▶ **TASK DESCRIPTION**:
Copy out each line from the material where the word "wrist" is found.
┌──
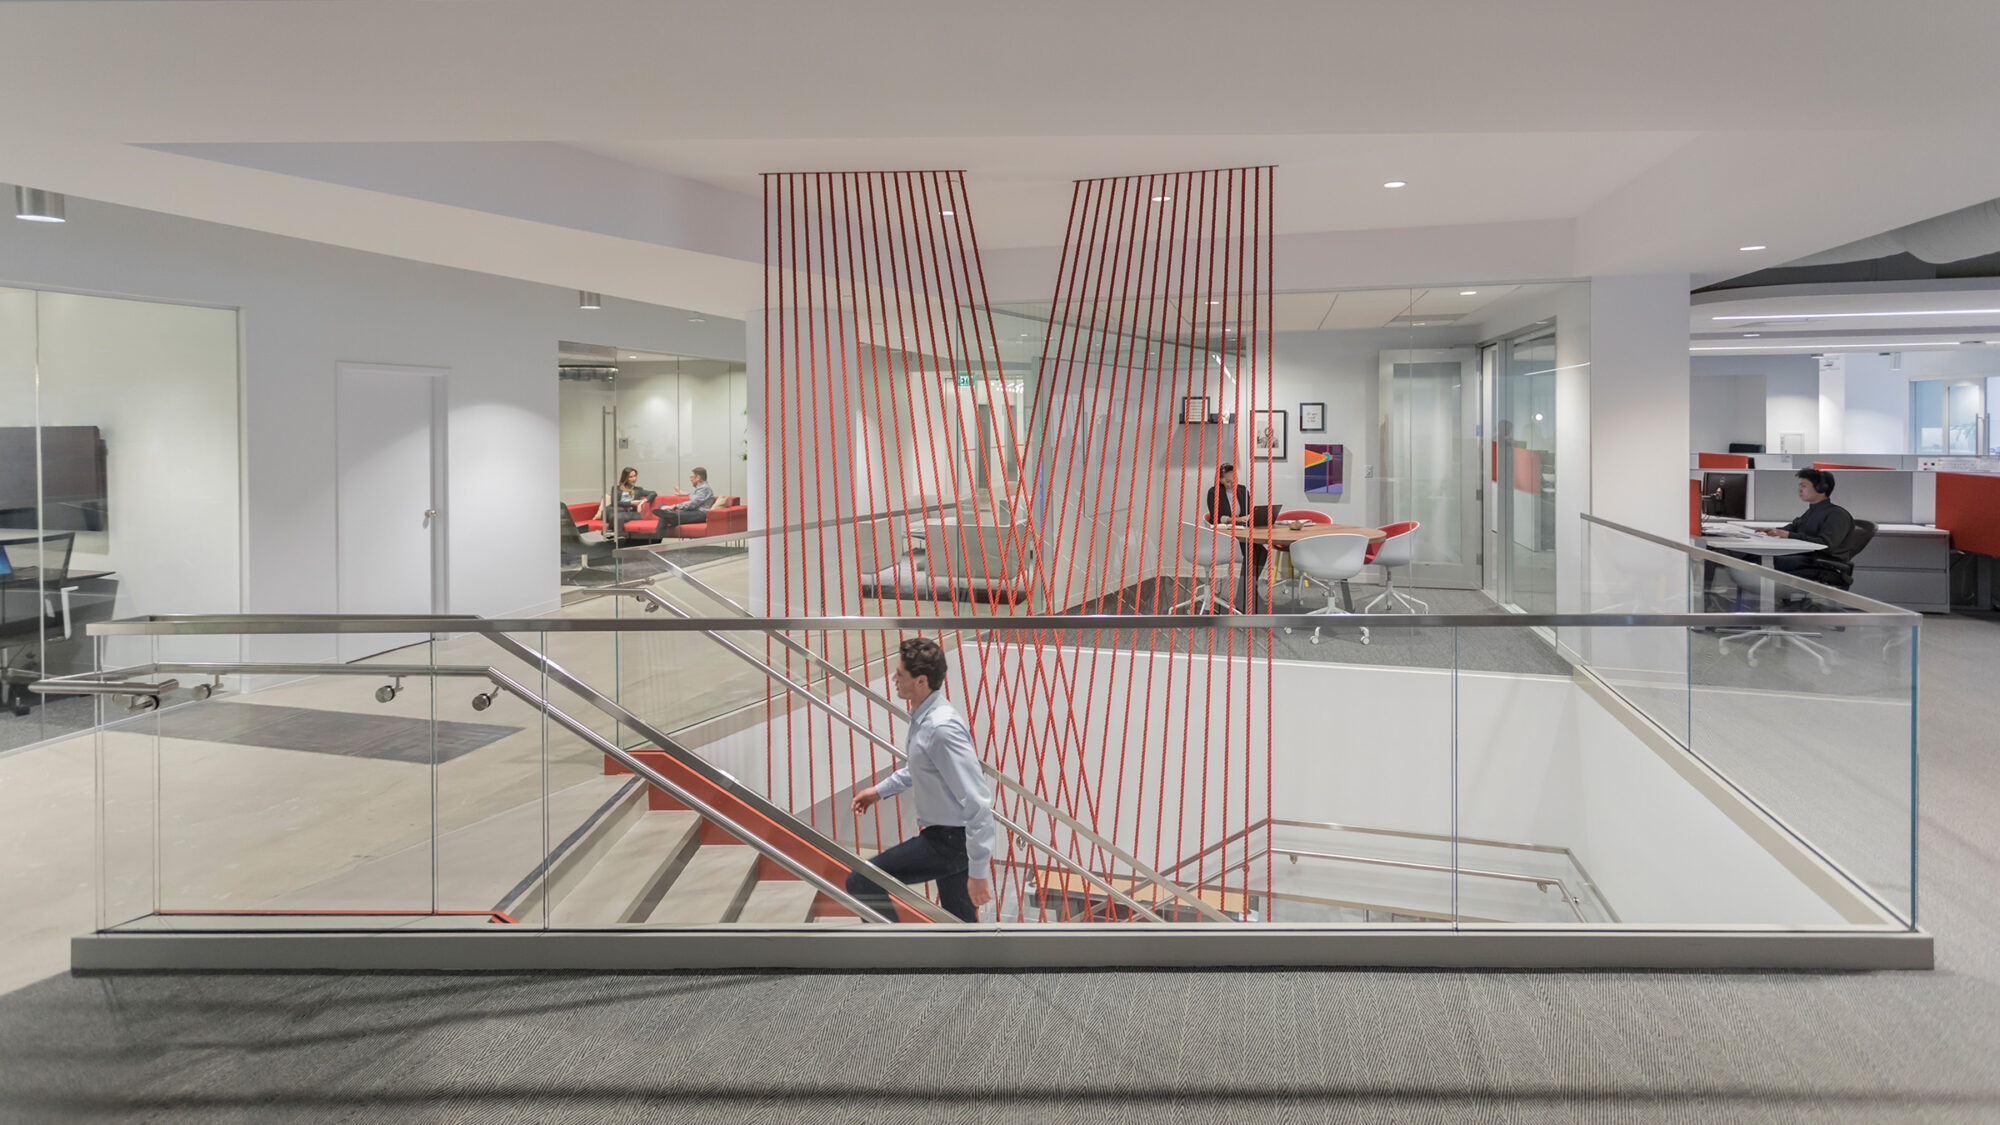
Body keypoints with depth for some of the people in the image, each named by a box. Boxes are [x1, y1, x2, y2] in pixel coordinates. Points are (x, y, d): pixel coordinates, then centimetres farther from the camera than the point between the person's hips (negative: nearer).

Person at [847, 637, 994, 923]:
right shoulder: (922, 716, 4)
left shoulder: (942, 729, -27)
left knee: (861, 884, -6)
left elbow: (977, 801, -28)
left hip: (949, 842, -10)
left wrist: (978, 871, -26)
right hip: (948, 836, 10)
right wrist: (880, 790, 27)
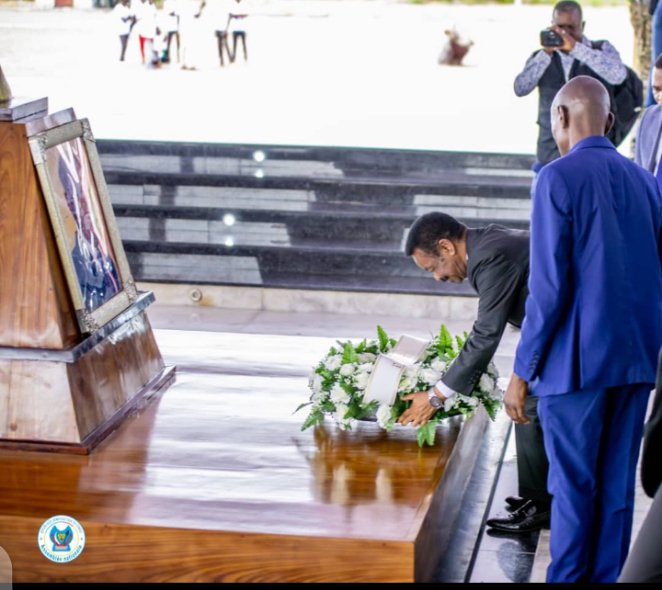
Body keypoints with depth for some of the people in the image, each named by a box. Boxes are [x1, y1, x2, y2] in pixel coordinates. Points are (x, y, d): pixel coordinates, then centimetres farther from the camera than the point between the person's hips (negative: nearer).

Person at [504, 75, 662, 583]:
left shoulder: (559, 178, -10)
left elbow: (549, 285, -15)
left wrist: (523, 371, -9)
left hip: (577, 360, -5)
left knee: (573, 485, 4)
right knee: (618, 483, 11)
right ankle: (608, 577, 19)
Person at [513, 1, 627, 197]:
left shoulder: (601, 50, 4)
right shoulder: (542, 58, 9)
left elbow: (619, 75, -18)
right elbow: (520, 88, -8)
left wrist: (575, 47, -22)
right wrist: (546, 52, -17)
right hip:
└──
▶ **RESULT OF THIS TASK**:
left wrist: (978, 871, -26)
right wrist: (880, 790, 27)
left wrist: (523, 371, -9)
left wrist: (575, 47, -22)
right wrist: (546, 52, -17)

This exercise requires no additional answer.